Сцена пира выделена и в другом отношении: в этих главах прерывается последовательно монологическая структура поэмы, инициатива речи на время передается другим (хотя достаточно фантомным) рассказчикам. Вначале солирует Черноусый, а идея последовательного обсуждения одной темы – «как у Ивана Тургенева» – принадлежит Декабристу: «Честное слово!
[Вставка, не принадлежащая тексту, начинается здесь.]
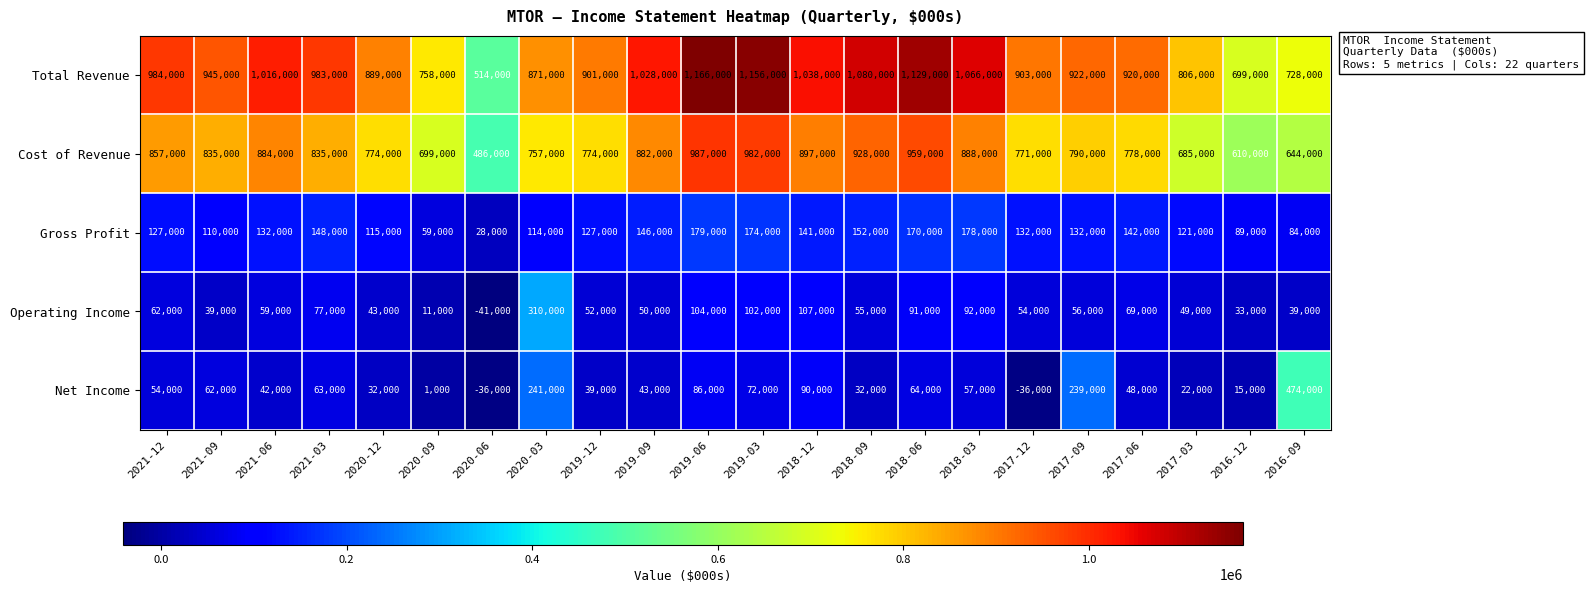

What is the smallest value displayed?

-41000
Как хорошо, что все мы такие развитые!» и т. д.
Кроме отвлекающей внелитературной реальности, заметить начало «пира» мешает жанровый автокомментарий Венички: «Черт знает, в каком жанре я доеду до Петушков… От самой Москвы все были философские эссе и мемуары, все были стихотворения в прозе, как у Ивана Тургенева… Теперь начинается детективная повесть…» Отсылка к детективу и затем к «Первой любви» Тургенева отвлекают от того «мифа», который, на мой взгляд, просвечивает в железнодорожной пирушке: а это не что иное, как платоновский «Пир» с его темой прославления Эрота и космически-душевной вертикальной иерархии, восхождения от смертности к бессмертию, по которому ведет душу любовь, увлеченная красотой («Мойра и Илифия всякого рождения – это Красота», «Пир», 206d).
Я пишу: просвечивает, а не «взят за основу», потому что не могу привести никаких аргументов в пользу преднамеренного обращения автора к платоновскому сюжету. Быть может, перед нами факт случайной конвергенции – но достаточно конкретной.
Вот некоторые детали. Протагонист «Пира» присоединяется к обществу после уединения (Сократ – в сенях соседнего дома, Веничка – в тамбуре), где предается обычной для него возвышенной медитации и приходит к гостям «с долей мудрости, которая осенила его в сенях» («Пир», 175d). Нам не сообщается, какое откровение получил в тот вечер Сократ (вероятно, на нем и построен его финальный гимн Эроту). Веничка же рассказывает о своем тамбурном «порыве», следующем за метафизическим анализом ритма икоты, из которого выводится доказательство бытия Божия в духе Тертуллиана: «Он непостижим уму, следовательно, Он есть». Утверждение, переходящее в богословский гимн: «верящий в предопределение и ни о каком противоборстве не помышляющий, я верю в то, что Он благ, и сам я поэтому благ и светел».